I read your output from B::Concise with interest. I also don't know how to interpret the output. Memory allocation effort is a likely suspect in this mystery, but it is beyond me why the sub can do this easier than the caller? Maybe somehow generating a large hash somehow also causes some large block of memory also be allocated to make the keys operation more efficient? I dunno.
As an aside of how I came to deal with a very large hash: I was using the TableMatrix Tk widget. The 2-D table coordinates are hash keys like "$row,$col". It is pretty easy to wind up with 80,000 keys representing a 2-D matrix that way. At the time I did a lot of benchmarking because I wanted the GUI performance to be adequate on my target machine which was a slow Win-XP laptop.

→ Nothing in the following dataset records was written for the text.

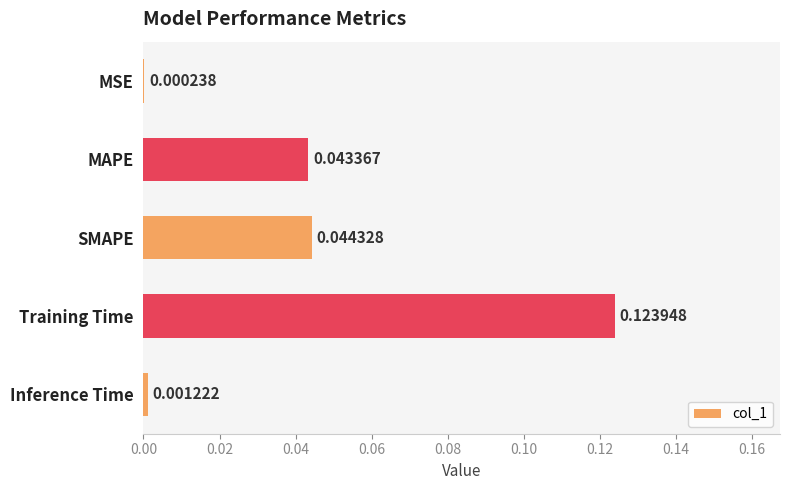

At which label is the value closest to 0?

MSE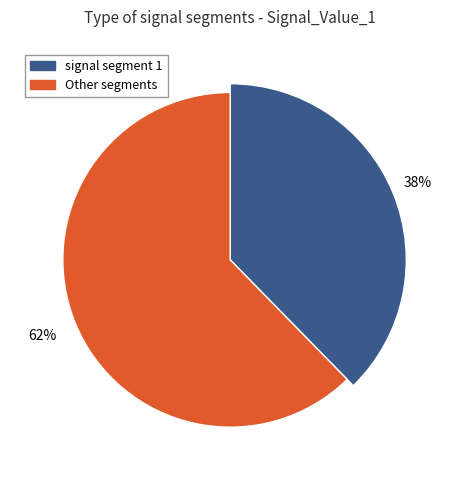

The signal segment 7 slice represents 11% of the pie. True or false?

False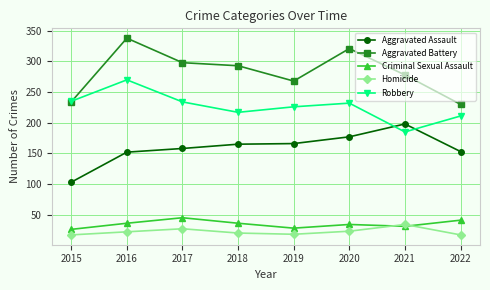

How many categories are shown in the chart?

8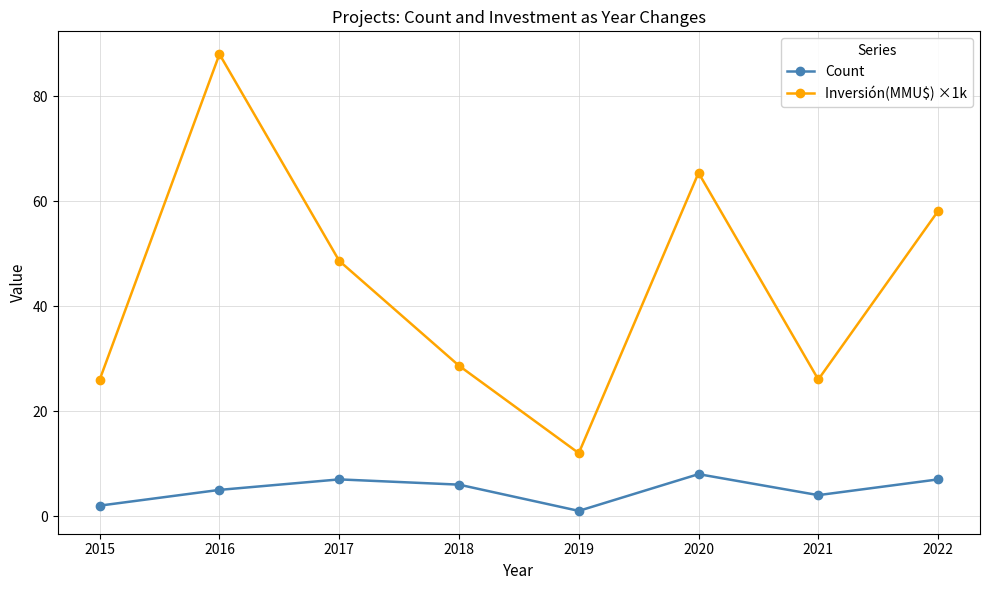

What is the sum of the Inversión(MMU$) ×1k values at 2022 and 2021?

84.1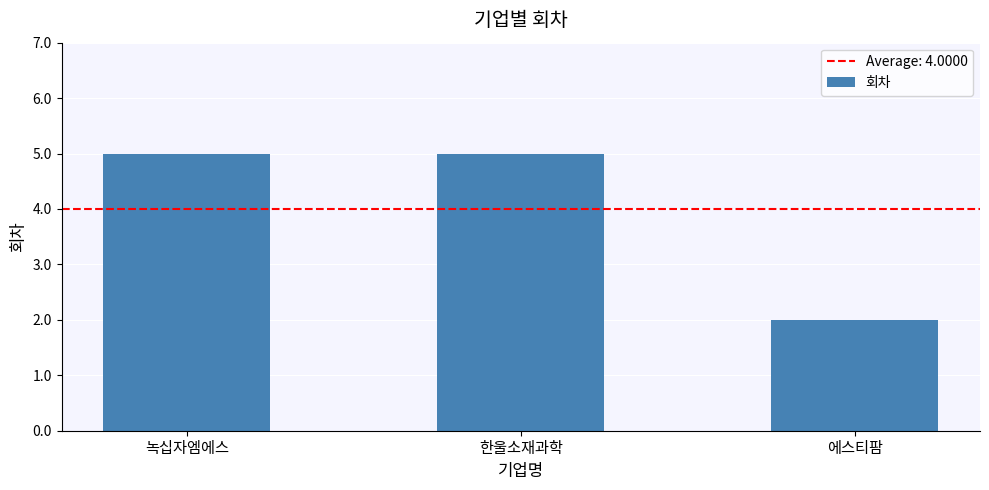

Count the values in the range 2 to 5.

3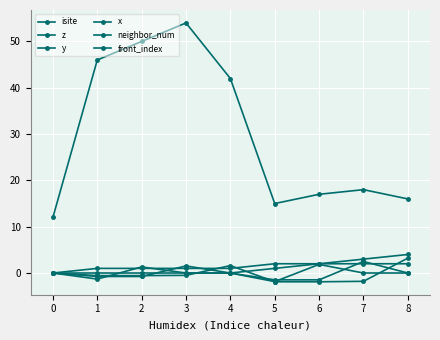

How many lines are shown in the chart?

6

I did a lot of benchmarking with pre-sizing the hash (like %hash = 8192 # num of buckets). I found out that although this was faster, it made no significant difference percentage wise in the total application CPU usage because the work done with the hash once it was created just dwarfed the effort to create it in the first place.
To sort this thing by column, I flattened it out to a 2-D array, sorted via ST method, then re-did the hash key representation. This achieved my GUI performance goals at the time and I didn't pursue it further. Getting just the keys of a large hash has never come up in my programming although I can see where that could happen for perhaps an object method. Most times that I've used a large hash, it has always been important to know the values of the keys in addition to the keys (exceptions would be getting unique values or something like that).
I guess unless some more experienced Monk can explain this, it will remain a weird quirky mystery? Clearly some optimization is happening. That optimization may have side effects that conceivably could even be detrimental? There always seems to be a "plus vs minus" for these things.